PROVIDED TEXT:
──────────────────────────────

IMPALA-12224: Improve error handling for shell interactive tests

Interactive shell tests can hang waiting for input if the shell process hits errors or exits. For example, the problems in the sasl package seen in IMPALA-12220 cause test_shell_interactive.py to hang. This improves the error detection/handling to avoid hangs for most common shell errors. Specifically, it adds a check for the impala-shell process exiting, and it adds a check for a failure to connect to Impala. Both would previous result in hangs. Testing: - Verified test_shell_interactive.py doesn't hang with hand tests - Remove a vital import from impala-shell so it exits instantly - Simulate a connection problem by overwriting the port with a non-functional port - Test on Redhat 9 with the IMPALA-12220 issue Change-Id: I7556fb687e06b41caa538d8c3231ec9f2ad98162 Reviewed-on: http://gerrit.cloudera.org:8080/20087 Reviewed-by: Michael Smith <michael.smith@cloudera.com> Tested-by: Joe McDonnell <joemcdonnell@cloudera.com>
2025-12-19 18:12:08 -05:00 · 2023-06-16 16:10:29 -07:00
parent a82830896b
commit bad064dbea
2 changed files with 58 additions and 9 deletions
--- a/tests/shell/util.py
+++ b/tests/shell/util.py
@@ -32,6 +32,12 @@ import sys
 import time
 from subprocess import Popen, PIPE

+# This import is the actual ImpalaShell class from impala_shell.py.
+# We rename it to ImpalaShellClass here because we later import another
+# class called ImpalaShell from tests/shell/util.py, and we don't want
+# to mask it.
+from shell.impala_shell import ImpalaShell as ImpalaShellClass
+
 from tests.common.environ import (IMPALA_LOCAL_BUILD_VERSION,
                                  ImpalaTestClusterProperties)
 from tests.common.impala_service import ImpaladService
@@ -229,10 +235,41 @@ class ImpalaShell(object):
    # if stderr is redirected.
    if wait_until_connected and (args is None or "--quiet" not in args) and \
       stderr_file is None:
+      # We don't want to hang waiting for input. So, here are the scenarios
+      # we need to handle:
+      # 1. Shell process exits
+      # 2. Shell fails to connect. This can lead to an interactive prompt
+      #    that blocks for input forever. The two messages to look for are
+      #    "Error connecting" and "Socket error"
+      # 3. Process successfully connecting: "Connected to"
+      # Cases 1 and 2 should lead to an assert.
      start_time = time.time()
+      process_status = None
+      connection_err = None
      connected = False
-      while time.time() - start_time < timeout and not connected:
-        connected = "Connected to" in self.shell_process.stderr.readline()

──────────────────────────────

DATA SHOWN:

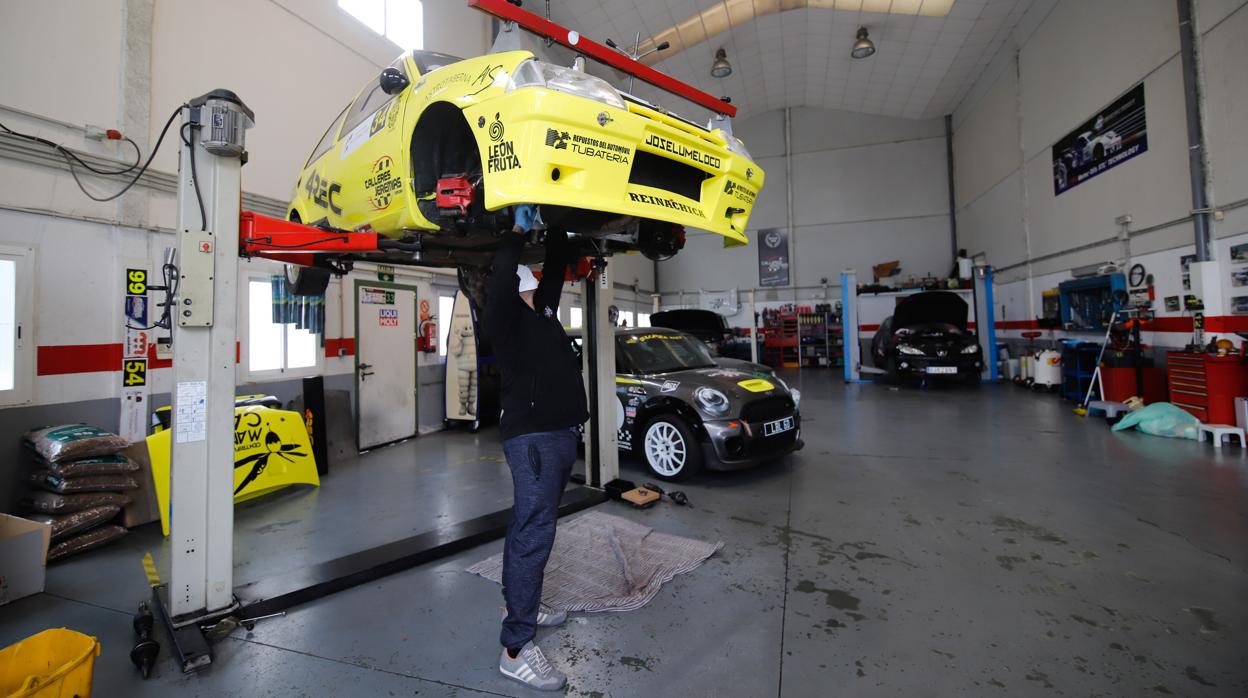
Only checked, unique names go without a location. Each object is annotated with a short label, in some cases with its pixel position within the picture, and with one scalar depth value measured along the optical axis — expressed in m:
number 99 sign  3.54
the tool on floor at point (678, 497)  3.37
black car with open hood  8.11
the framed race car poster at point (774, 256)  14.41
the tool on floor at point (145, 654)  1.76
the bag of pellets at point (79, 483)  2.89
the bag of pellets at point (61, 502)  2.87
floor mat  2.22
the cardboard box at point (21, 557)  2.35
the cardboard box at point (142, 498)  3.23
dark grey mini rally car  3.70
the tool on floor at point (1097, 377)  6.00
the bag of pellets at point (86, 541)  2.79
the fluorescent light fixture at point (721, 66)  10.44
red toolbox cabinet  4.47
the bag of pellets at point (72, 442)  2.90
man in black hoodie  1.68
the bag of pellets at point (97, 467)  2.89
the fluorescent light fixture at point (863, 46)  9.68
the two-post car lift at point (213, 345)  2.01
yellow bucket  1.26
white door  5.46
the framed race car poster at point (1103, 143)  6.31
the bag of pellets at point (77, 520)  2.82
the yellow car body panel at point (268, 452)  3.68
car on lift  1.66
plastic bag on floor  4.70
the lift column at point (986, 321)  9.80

──────────────────────────────

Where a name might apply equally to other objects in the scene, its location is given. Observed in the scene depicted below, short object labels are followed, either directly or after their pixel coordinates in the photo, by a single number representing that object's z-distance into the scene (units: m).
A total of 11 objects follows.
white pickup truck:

──────────────────────────────

REQUIRED ACTION: Return the part of the commit text that runs from "if wait_until_connected and" up to and including "start_time = time.time()", copied word for word. The material can be ignored.

ANSWER BOX:
if wait_until_connected and (args is None or "--quiet" not in args) and \
       stderr_file is None:
+      # We don't want to hang waiting for input. So, here are the scenarios
+      # we need to handle:
+      # 1. Shell process exits
+      # 2. Shell fails to connect. This can lead to an interactive prompt
+      #    that blocks for input forever. The two messages to look for are
+      #    "Error connecting" and "Socket error"
+      # 3. Process successfully connecting: "Connected to"
+      # Cases 1 and 2 should lead to an assert.
      start_time = time.time()